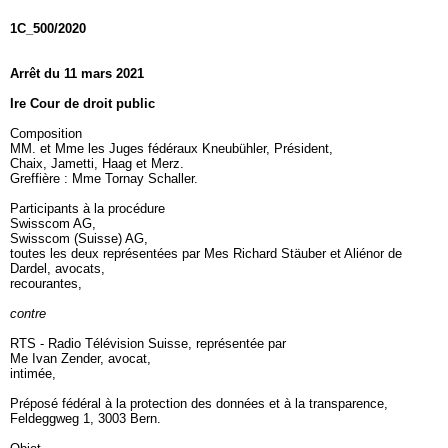
1C_500/2020
Arrêt du 11 mars 2021
Ire Cour de droit public
Composition
MM. et Mme les Juges fédéraux Kneubühler, Président,
Chaix, Jametti, Haag et Merz.
Greffière : Mme Tornay Schaller.
Participants à la procédure
Swisscom AG,
Swisscom (Suisse) AG,
toutes les deux représentées par Mes Richard Stäuber et Aliénor de
Dardel, avocats,
recourantes,
contre
RTS - Radio Télévision Suisse, représentée par
Me Ivan Zender, avocat,
intimée,
Préposé fédéral à la protection des données et à la transparence,
Feldeggweg 1, 3003 Bern.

ABOUT THIS TASK –
Copy out the range of lines above starting at the line with "MM. et Mme les" and ending at the line with "Préposé fédéral à", exactly and including both.

FINISHED TASK –
MM. et Mme les Juges fédéraux Kneubühler, Président,
Chaix, Jametti, Haag et Merz.
Greffière : Mme Tornay Schaller.
Participants à la procédure
Swisscom AG,
Swisscom (Suisse) AG,
toutes les deux représentées par Mes Richard Stäuber et Aliénor de
Dardel, avocats,
recourantes,
contre
RTS - Radio Télévision Suisse, représentée par
Me Ivan Zender, avocat,
intimée,
Préposé fédéral à la protection des données et à la transparence,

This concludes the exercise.